E perché, mi sono domandato quando sono stato un po'  più vecchio e un po' meno coglione, perché una persona innamorata della libertà come me se ne andava a urlare yankeegohome e a lanciare monetine ai terroni in assetto antisommossa per le vie di Roma, ogni qual volta che gli Usa tenevano a bada  - i modi sono sempre cruenti, le guerre umanitarie sono una bella invenzione per gonzi - un sistema mostruoso che aspettava oltrecortina di estendere la sua influenza e cancellare anche quelle quattro libertà che avevamo ricevuto? Ci andavo per la montagna di balle che mi avevano rifilato fin da bambino e per cosa se no? E se ancora due anni fa la mia ragazza ha trovato una perla di testo di storia, in uso in un liceo di Todi, in cui si spiega che nelle foibe i nazisti ci buttavano i partigiani, che non sapevo se ridere o piangere, allora ancora non smettiamo di raccontare balle, proprio non ci riusciamo, di smettere di mentire sapendo di mentire.

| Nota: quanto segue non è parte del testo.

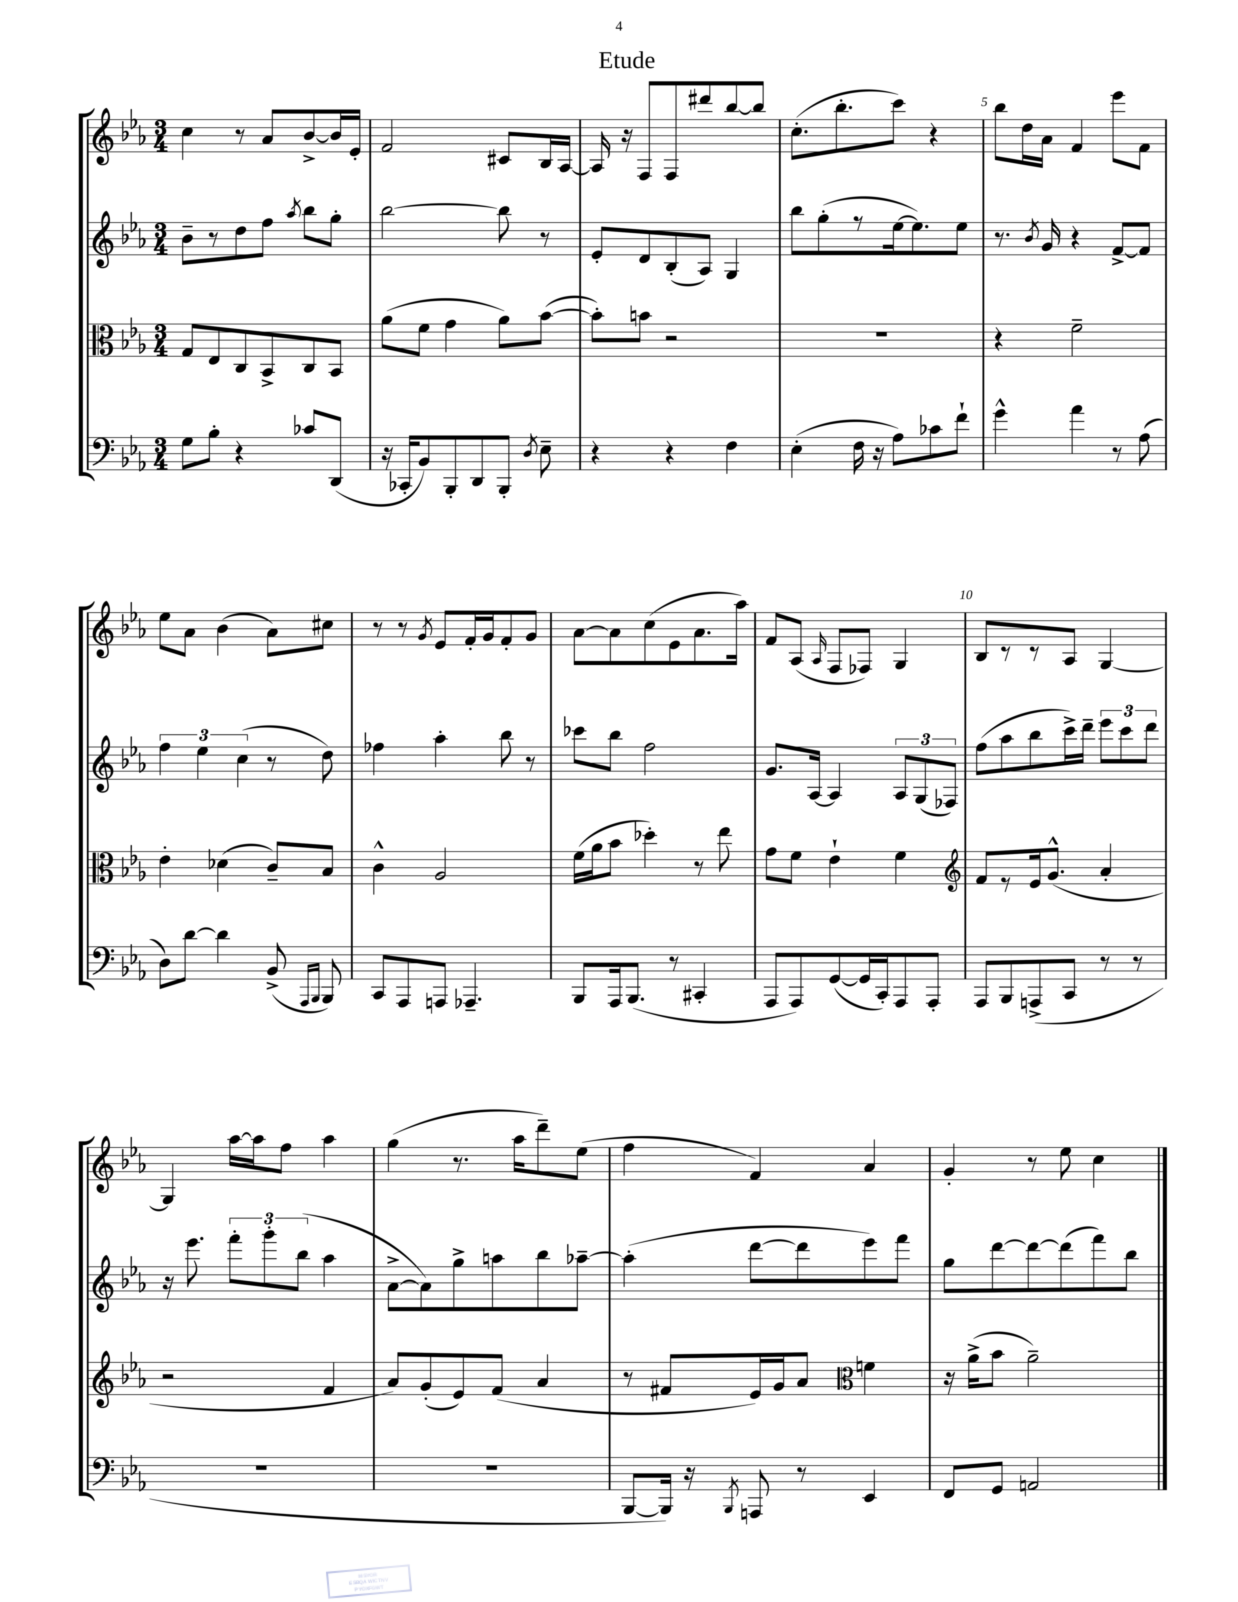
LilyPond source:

\header { title = "Etude" }
<<
\new StaffGroup <<
\new Staff = "s0" {
    \clef treble \key ees \major \numericTimeSignature \time 3/4
    \autoBeamOff c''4 r8 aes'8[ bes'8~-> bes'16 ees'16]-. |
    f'2 cis'8[ bes16 aes16]~ |
    aes16 r16 f8[ f8 dis'''8 bes''8~ bes''8] |
    c''8.[-.( bes''8.-. c'''8]) r4 |
    bes''8[ d''16 aes'16] f'4 ees'''8[ f'8] |
    ees''8[ aes'8] bes'4( aes'8[) cis''8] |
    r8 r8 \acciaccatura { g'8 } ees'8[ f'16-. g'16 f'8-. g'8] |
    aes'8[~ aes'8 c''8( ees'8 aes'8. aes''16]) |
    f'8[ aes8]( \grace { aes16 } f8[ fes8]) g4 |
    bes8[ r8 r8 aes8] g4~ |
    g4 aes''16[~ aes''16 f''8] aes''4 |
    g''4( r8. aes''16[ d'''8--) ees''8]( |
    f''4 f'4) aes'4 |
    g'4-. r8 ees''8 c''4 \bar "|." |
}
\new Staff = "s1" {
    \clef treble \key ees \major \numericTimeSignature \time 3/4
    \autoBeamOff bes'8[-- r8 d''8 f''8] \acciaccatura { aes''8 } bes''8[ g''8]-. |
    bes''2~ bes''8 r8 |
    ees'8[-. d'8 bes8-.( aes8]) g4 |
    bes''8[ g''8-.( r8 ees''16~ ees''8.) ees''8] |
    r8. \acciaccatura { bes'8 } g'16 r4 f'8[~-> f'8] |
    \tuplet 3/2 { f''4 ees''4 c''4( } r8 d''8) |
    fes''4 aes''4-. bes''8 r8 |
    ces'''8[ bes''8] f''2 |
    g'8.[ aes16]~ aes4 \tuplet 3/2 { aes8[ g8( fes8]) } |
    f''8[( aes''8 bes''8 c'''16->) d'''16]-- \tuplet 3/2 { ees'''8[ c'''8 d'''8] } |
    r16 ees'''8. \tuplet 3/2 { f'''8[-. g'''8-. bes''8]( } aes''4 |
    aes'8[~-> aes'8) g''8-> a''8 bes''8 aes''8]~-- |
    aes''4-.( d'''8[~ d'''8 ees'''8) f'''8] |
    g''8[ d'''8~ d'''8~ d'''8( f'''8) bes''8] \bar "|." |
}
\new Staff = "s2" {
    \clef alto \key ees \major \numericTimeSignature \time 3/4
    \autoBeamOff g8[ ees8 c8 bes,8-> c8 bes,8] |
    aes'8[( f'8] g'4 aes'8[) bes'8]~( |
    bes'8[-.) b'8] r2 |
    R2. |
    r4 f'2-- |
    ees'4-. des'4( c'8[--) bes8] |
    c'4-^ aes2 |
    f'16[( aes'16 bes'8] des''4-.) r8 ees''8 |
    g'8[ f'8] ees'4-! f'4 |
    \clef treble f'8[ r8 ees'16 g'8.]-^( aes'4-. |
    r2 f'4 |
    aes'8[) g'8-.( ees'8) f'8]( aes'4 |
    r8 fis'8[ ees'16) g'16 aes'8] \clef alto f'4 |
    r16 aes'16[->( bes'8] aes'2--) \bar "|." |
}
\new Staff = "s3" {
    \clef bass \key ees \major \numericTimeSignature \time 3/4
    \autoBeamOff g8[ bes8]-. r4 ces'8[ d,8]( |
    r16 ces,16[-. bes,8) bes,,8-. d,8 bes,,8]-. \acciaccatura { d8 } ees8-- |
    r4 r4 f4 |
    ees4-.( f16 r16 aes8[) ces'8 f'8]-! |
    g'4-^ aes'4 r8 aes8( |
    d8[) d'8]~ d'4 bes,8->( \grace { aes,,16[ bes,,16] } bes,,8) |
    c,8[ aes,,8 a,,8] aes,,4.-- |
    bes,,8[ aes,,16 bes,,8.]( r8 cis,4-. |
    aes,,8[ aes,,8) g,8~( g,16 c,16-.) aes,,8 aes,,8]-. |
    aes,,8[ bes,,8 a,,8->( c,8] r8 r8 |
    R2. |
    R2. |
    bes,,8[~ bes,,16]) r16 \acciaccatura { bes,,8 } a,,8 r8 ees,4 |
    f,8[ g,8] a,2 \bar "|." |
}
>>
>>
\layout { \context { \Score \override BarNumber.break-visibility = ##(#f #t #t) barNumberVisibility = #(every-nth-bar-number-visible 5) } }
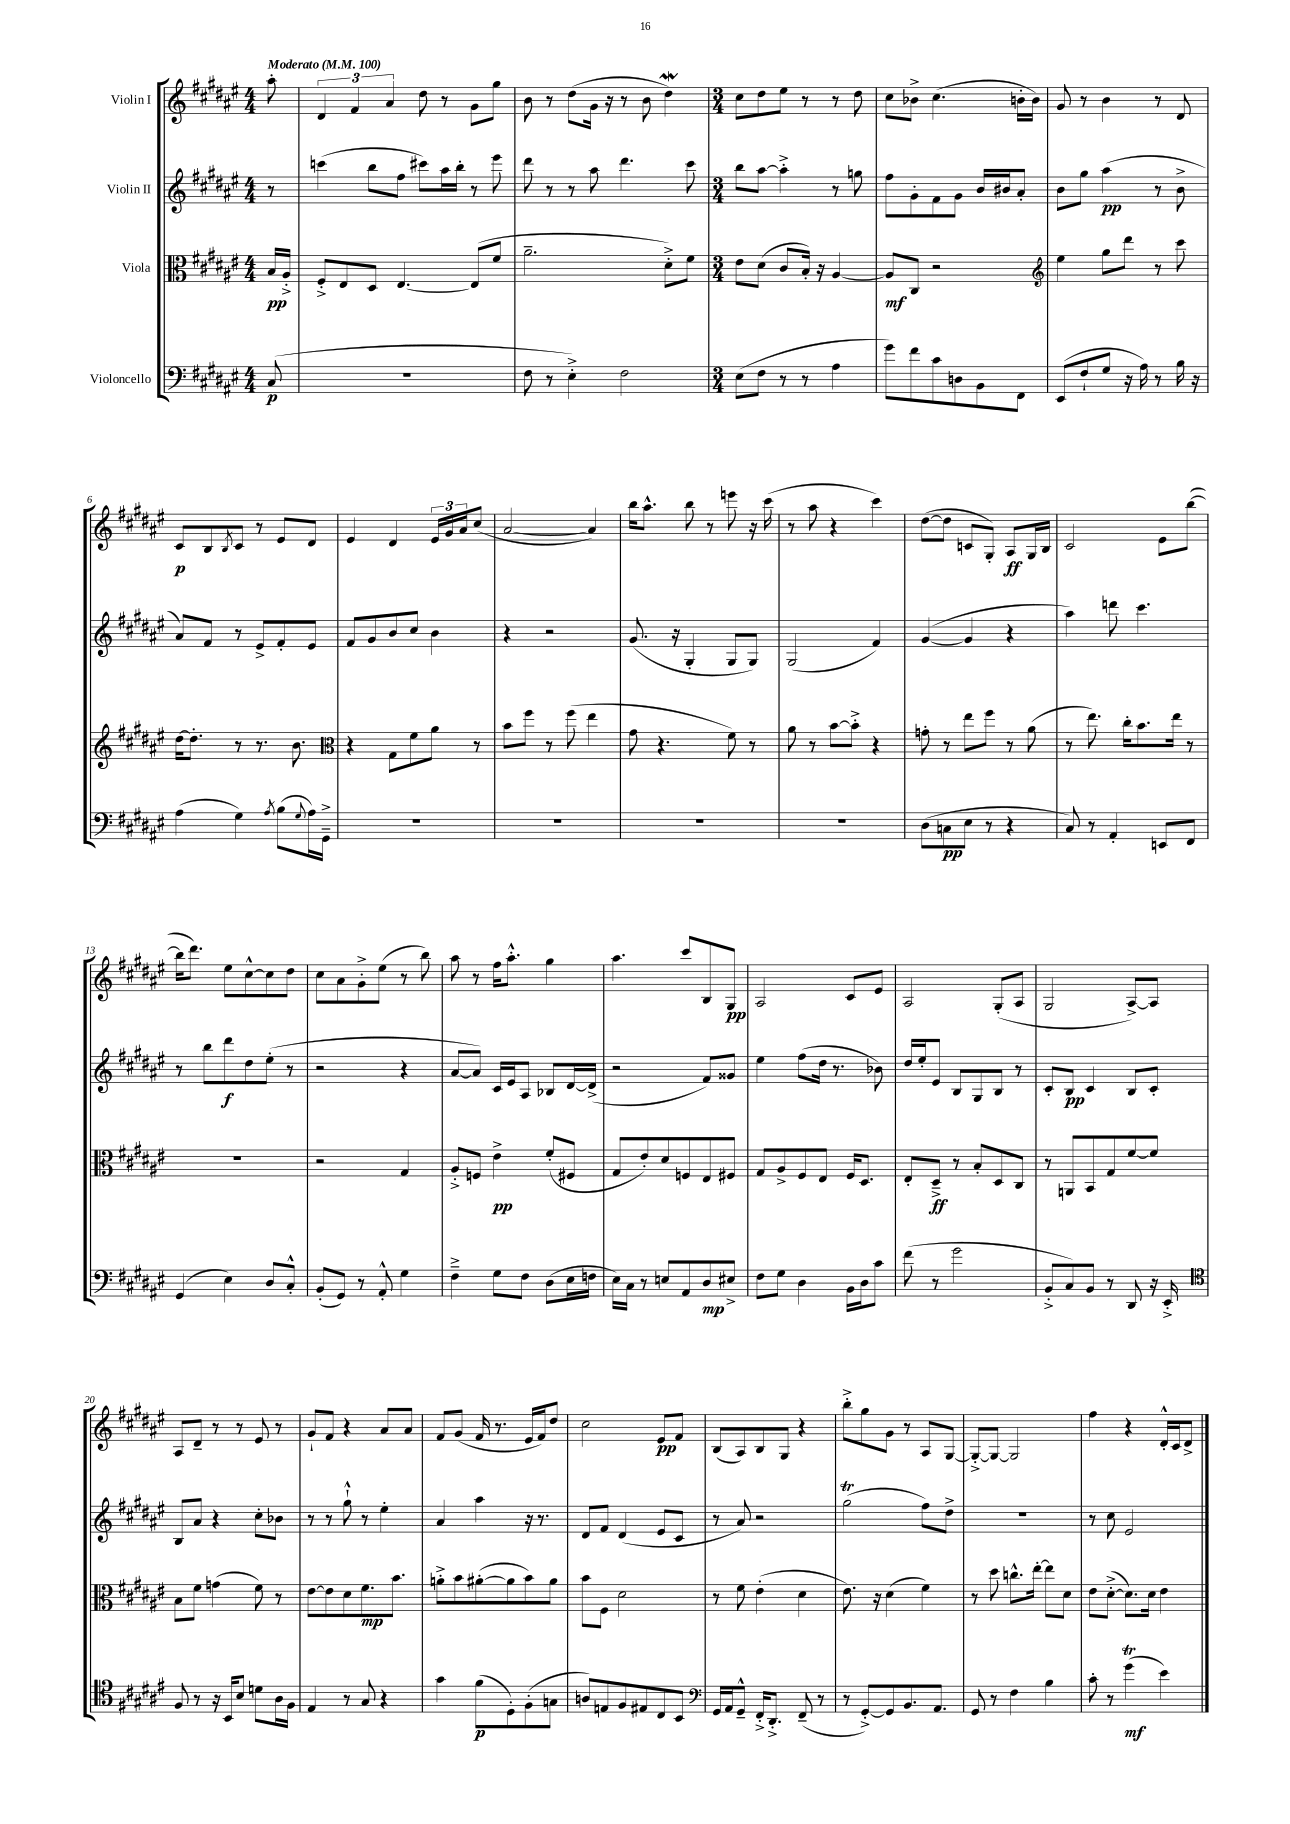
<<
\new StaffGroup <<
\new Staff = "s0" \with { instrumentName = "Violin I" } {
    \clef treble \key fis \major \numericTimeSignature \time 4/4 \partial 8 \tempo "Moderato" 4 = 100
    ais''8-. |
    \tuplet 3/2 { dis'4 fis'4 ais'4 } dis''8 r8 gis'8 gis''8 |
    b'8 r8 dis''8( gis'16 r16 r8 b'8 dis''4\mordent) |
    \numericTimeSignature \time 3/4 cis''8 dis''8 eis''8 r8 r8 dis''8 |
    cis''8 bes'8-> cis''4.( b'16-. b'16) |
    gis'8 r8 b'4 r8 dis'8 |
    cis'8\p b8 \acciaccatura { b8 } cis'8 r8 eis'8 dis'8 |
    eis'4 dis'4 \tuplet 3/2 { eis'16 gis'16 ais'16 } cis''8( |
    ais'2~ ais'4) |
    b''16 ais''8.-^ b''8 r8 e'''8 r16 cis'''16( |
    r8 ais''8 r4 cis'''4) |
    dis''8~( dis''8 c'8 gis8-.) ais8\ff gis16 b16 |
    cis'2 eis'8 b''8~( |
    b''16 dis'''8.) eis''8 cis''8~-^ cis''8 dis''8 |
    cis''8 ais'8 gis'8-.-> eis''8( r8 b''8) |
    ais''8 r8 fis''16 ais''8.-.-^ gis''4 |
    ais''4. cis'''8 b8 gis8\pp |
    ais2 cis'8 eis'8 |
    ais2 gis8-.( ais8 |
    gis2 ais8~->) ais8 |
    ais8 dis'8-- r8 r8 eis'8 r8 |
    gis'8-! fis'8 r4 ais'8 ais'8 |
    fis'8 gis'8( fis'16 r8. eis'16 fis'16) dis''8 |
    cis''2 eis'8\pp fis'8 |
    b8( ais8) b8 gis8 r4 |
    b''8-.-> gis''8 gis'8 r8 ais8 gis8~ |
    gis8~-.-> gis8~ gis2 |
    fis''4 r4 dis'16-.-^ cis'16 dis'8-> \bar "|." |
}
\new Staff = "s1" \with { instrumentName = "Violin II" } {
    \clef treble \key fis \major \numericTimeSignature \time 4/4 \partial 8
    r8 |
    c'''4( b''8 fis''8 cis'''8) ais''16 b''16-. r8 eis'''8 |
    dis'''8 r8 r8 ais''8 dis'''4. cis'''8 |
    \numericTimeSignature \time 3/4 b''8 ais''8~ ais''4-.-> r8 g''8 |
    fis''8 gis'8-. fis'8 gis'8 b'16 bis'16 ais'8-. |
    b'8 gis''8 ais''4\pp( r8 b'8-> |
    ais'8) fis'8 r8 eis'8-> fis'8-. eis'8 |
    fis'8 gis'8 b'8 cis''8 b'4 |
    r4 r2 |
    gis'8.( r16 gis4-. gis8 gis8) |
    gis2( fis'4) |
    gis'4~( gis'4 r4 |
    ais''4) d'''8 cis'''4. |
    r8 b''8 dis'''8\f dis''8 eis''8-.( r8 |
    r2 r4 |
    ais'8~ ais'8) cis'16 eis'16 ais8 bes8 dis'16~ dis'16->( |
    r2 fis'8) gisis'8 |
    eis''4 fis''8( dis''16 r8. bes'8) |
    dis''16 eis''16-. eis'8 b8 gis8 b8 r8 |
    cis'8-. b8\pp cis'4 b8 cis'8-. |
    b8 ais'8 r4 cis''8-. bes'8 |
    r8 r8 gis''8-!-^ r8 eis''4-. |
    ais'4 ais''4 r16 r8. |
    dis'8 fis'8 dis'4( eis'8 cis'8 |
    r8 ais'8) r2 |
    gis''2\trill( fis''8) dis''8-> |
    R2. |
    r8 cis''8 eis'2 \bar "|." |
}
\new Staff = "s2" \with { instrumentName = "Viola" } {
    \clef alto \key fis \major \numericTimeSignature \time 4/4 \partial 8
    b16\pp ais16-.-> |
    fis8-.-> eis8 dis8 eis4.~ eis8( fis'8 |
    ais'2.-- dis'8-.->) fis'8 |
    \numericTimeSignature \time 3/4 eis'8 dis'8( cis'8 b16-.) r16 ais4~ |
    ais8\mf cis8 r2 |
    \clef treble eis''4 gis''8 dis'''8 r8 cis'''8 |
    dis''16~ dis''8.-. r8 r8. b'8. |
    \clef alto r4 gis8 fis'8 ais'8 r8 |
    b'8 fis''8 r8 fis''8( eis''4 |
    gis'8 r4. fis'8) r8 |
    ais'8 r8 b'8~ b'8-.-> r4 |
    g'8-. r8 eis''8 fis''8 r8 ais'8( |
    r8 eis''8.) cis''16-. b'8. eis''16 r8 |
    R2. |
    r2 gis4 |
    ais8-.-> f8 eis'4->\pp fis'8-.( fis8 |
    gis8 eis'8-.) dis'8 f8 eis8 fis8 |
    gis8 ais8-> fis8 eis8 fis16 dis8. |
    eis8-. dis8--->\ff r8 b8-. dis8 cis8 |
    r8 a,8 b,8 gis8 fis'8~ fis'8 |
    b8 fis'8 g'4( fis'8) r8 |
    eis'8~ eis'8 dis'8 fis'8.\mp b'8. |
    a'8-.-> b'8 ais'8~-.( ais'8 b'8) ais'8 |
    b'8 fis8 dis'2 |
    r8 fis'8 eis'4-.( dis'4 |
    eis'8.) r16 dis'4( fis'4) |
    r8 dis''8 c''8.-^ eis''16~-. eis''8 dis'8 |
    eis'8 dis'8~-.->( dis'8.) dis'16 eis'4 \bar "|." |
}
\new Staff = "s3" \with { instrumentName = "Violoncello" } {
    \clef bass \key fis \major \numericTimeSignature \time 4/4 \partial 8
    cis8\p( |
    r1 |
    fis8 r8 eis4-.->) fis2 |
    \numericTimeSignature \time 3/4 eis8( fis8 r8 r8 ais4 |
    gis'8) fis'8 cis'8 d8 b,8 fis,8 |
    eis,8( fis8-! gis8 r16 ais16) r8 b16 r16 |
    ais4( gis4) \acciaccatura { ais8 } b8( \appoggiatura { gis8 } ais16) gis,16---> |
    R2. |
    R2. |
    R2. |
    R2. |
    dis8( c8\pp eis8 r8 r4 |
    cis8) r8 ais,4-. e,8 fis,8 |
    gis,4( eis4) dis8 cis8-.-^ |
    b,8-.( gis,8) r8 ais,8-.-^ gis4 |
    fis4---> gis8 fis8 dis8( eis16 f16 |
    eis16) cis16 r8 e8 ais,8 dis8\mp eis8-> |
    fis8 gis8 dis4 b,16 dis16 cis'8 |
    fis'8( r8 gis'2 |
    b,8-.-> cis8) b,8 r8 dis,8 r16 eis,16-.-> |
    \clef tenor fis8 r8 r16 b,16 b8 d'8 ais16 fis16 |
    eis4 r8 gis8 r4 |
    gis'4 fis'8\p( dis8-.) fis8-.( g8 |
    a8) e8 fis8 eis8 cis8 b,8 |
    \clef bass gis,16 ais,16 gis,8---^ fis,16-.-> dis,8.-.-> fis,8--( r8 |
    r8 gis,8~-.->) gis,8 b,8. ais,8. |
    gis,8 r8 fis4 b4 |
    cis'8-. r8 gis'4\trill\mf( eis'4) \bar "|." |
}
>>
>>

Allora questo Uno rosso, che portavano i ragazzi della 1a divisione di fanteria dell'U.S. Army, eroi giovani e belli su cui nessuno in Italia comporrà mai una canzone, che in una mattina su questa  spiaggia sono morti amigliaia in poche ore, io questo Uno rosso me lo sono cucito sullo zaino. 

Perché anch'io, che non c'ero, ho una storia da raccontare, che inzia con una giovinezza bruciata dalla bugie che mi hanno raccontato, e cui ho creduto. Una falsa partenza alla grande, di quelle che non sai più nemmeno se arrivi infondo alla gara, non parliamo di vincere, poi... Ma questa, davvero, non è materia per questo sito. Ce l'ho cucito e, lo so, ogni tanto qualcuno mi chiederà: «che cosa significa quell'Uno rosso sul tuo zaino?».